Point #2: In order to respond to crises, the MCC needs a strong community building process in place before the eruption of problems.  With support of students as its primary mission, the MCC throughout much of its history created a coalition of students, staff, faculty and off-campus community as its base of support. At moments of crises in the nation or on campus, the MCC opened its doors for dialogue and struggle, including after the 1992 Los Angeles uprising, 9/11, and the November 2016 elections.  It is disturbing that in another moment of crisis, the current conjuncture of war and genocide, the MCC has been shut down rather than remaining open for crucial, informed, and intensive discussions, learning, and collective healing. 

Points #3: Strong leadership is needed in a space like the MCC that opens to potentially contentious, but necessary conversations and struggle. A crucial point of leadership must come from  the director, who is charged with running a well-functioning center, training and updating staff, grounding their work in the center’s mission and history, and safeguarding the center against the institutional efforts at constriction. Another point of leadership is the MCC Board. The MCC’s Mission Statement, dated April 20, 1995, reads, in part:

It is vital that the MCC always remains an autonomous site under the direct control of the MCC Board, composed of students, staff, and faculty. The MCC strives to support student activism and maintain a mutually supportive relationship with its student users, as they work together in pursuit of a more just society.

The MCC Board held its first meeting in September 1987 and met quarterly thereafter until Spring 2020, with one more Board meeting in Spring 2021.  MCC students form the third pillar of leadership. There is important work to be done to rebuild the MCC as an autonomous space in support of student activism through mutually supportive relationships among its student users and in collaboration with faculty, staff and broader communities. 

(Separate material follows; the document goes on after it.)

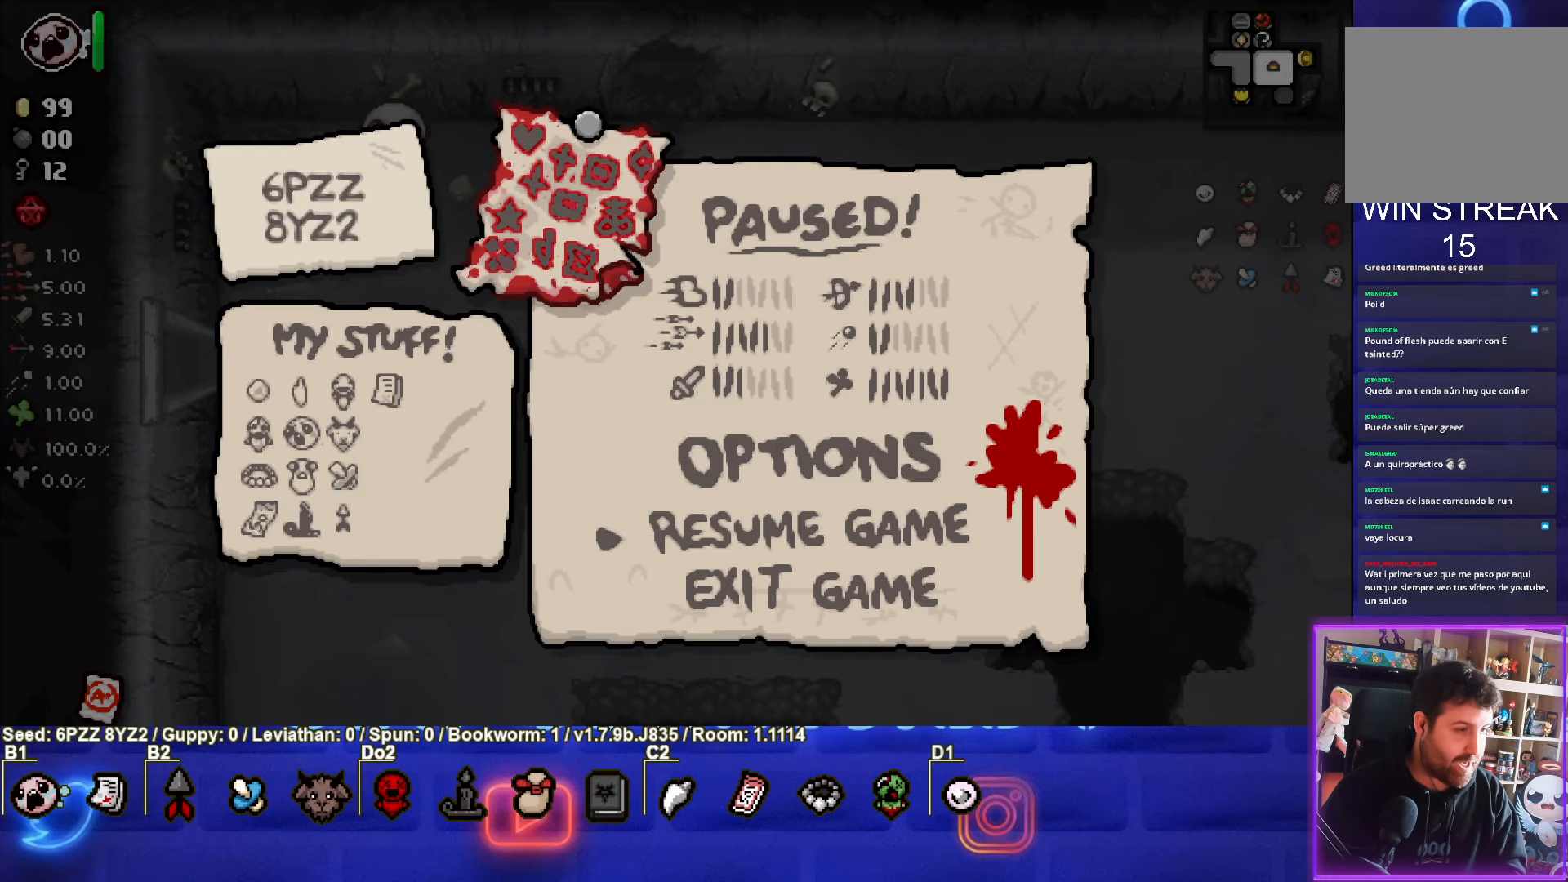
{"buttons": [], "left_stick": "center", "events": []}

Point # 4: The MCC, through much of its history, has been a space of connection and collectivity, and also promoted an ongoing process of self-reflection and change. Many students expressed that the MCC was one of the few places on campus where they felt supported and, more so, could express themselves and work towards transformative justice. At its core, the MCC rests on principles of intersectionality, reflecting the student charge in 1995 for the MCC to be a space where communities come together through mutuality and across differences. The center also respects the need for communities to gather separately. The MCC was built on a history that affirmed both joint struggle and autonomous spaces, recognizing that all things are interconnected. 

There are groups that feel the MCC has not adequately addressed their issues and these concerns need to be taken seriously as the MCC rebuilds. For many years, there has been intense pressure brought against the MCC, often by external actors, on the few occasions when the center hosted Palestine-centered events. The result has been a longstanding implicit, and sometimes explicit, censorship of Palestine within the MCC. There needs to be clarity within the MCC’s mission on the place of decoloniality, inclusive of Palestine.  

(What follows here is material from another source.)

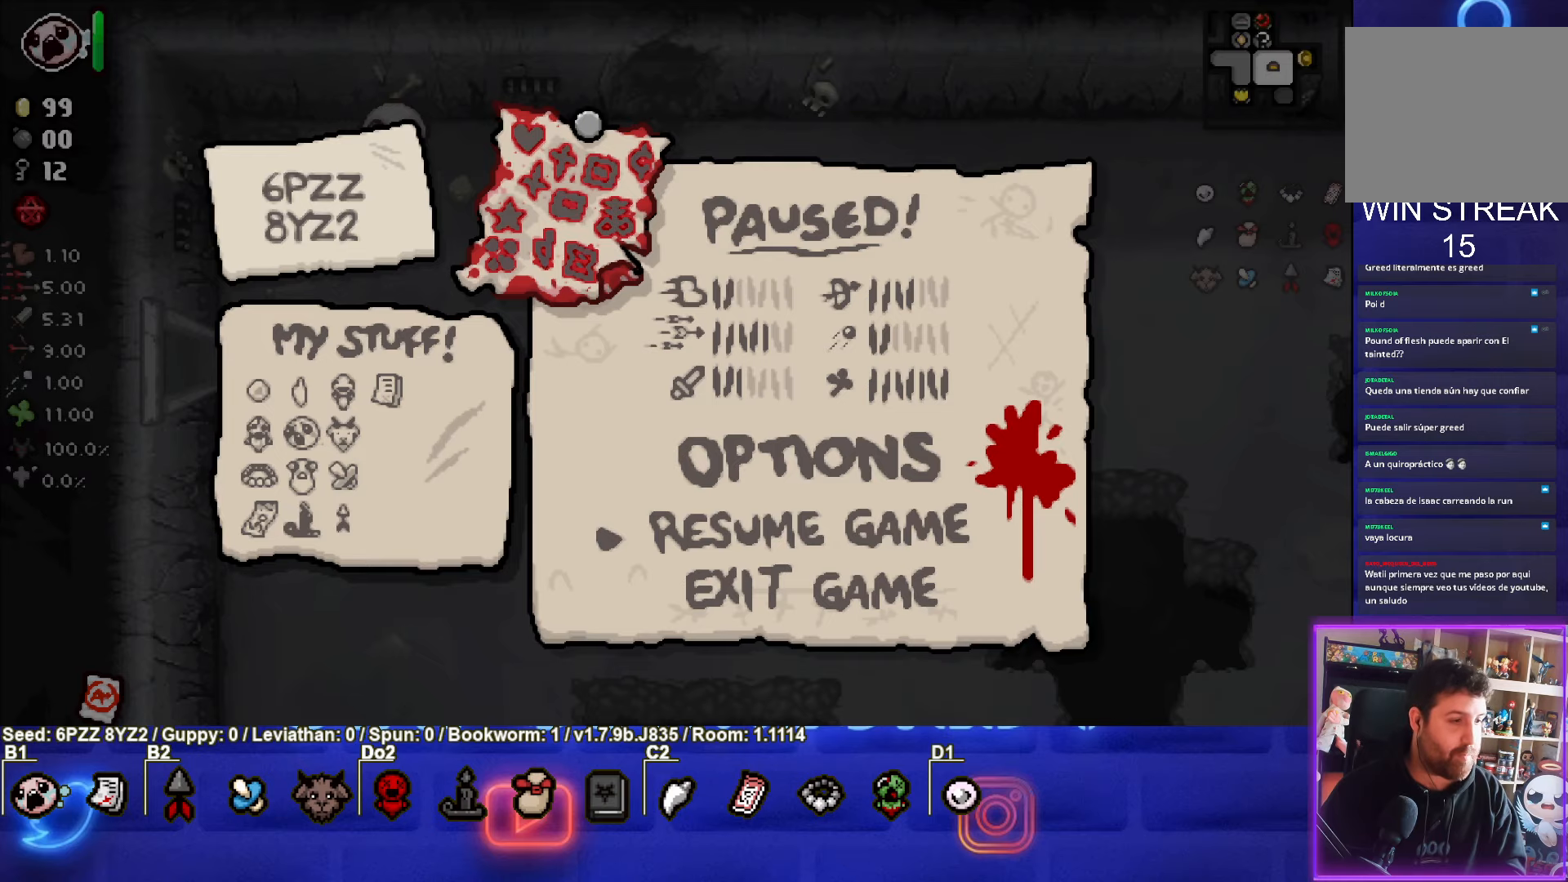
{"buttons": [], "left_stick": "center", "events": []}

Point #5: The MCC resides in a place of tension between the mandate for liberatory practices and visions and the constraints of the university. There need to be safeguards in place to resist the erosion of the MCC’s autonomy as well as to encourage critical reflection and refinement. Even at the time of its founding, the decision to name the place “multicultural” was a compromise. Then and more so today, there are critiques of the term for promoting a superficial focus on culture, diminishing analyses of power and institutional racism, and being co-opted by institutions. Would a different name reflect the actual work and hopes for a re-imagined MCC that creates space for the critical discussions, creative expression, incisive learning, and activist co-construction needed in today’s world?  

How will we develop a process, vision, and goals for reimagining and rebuilding the MCC in service to love and liberation?

Note: The authors are members of the last MCC Board or former Board members.

A version of this article appeared on p. 1 of the March 7, 2024 print edition of the Daily Nexus.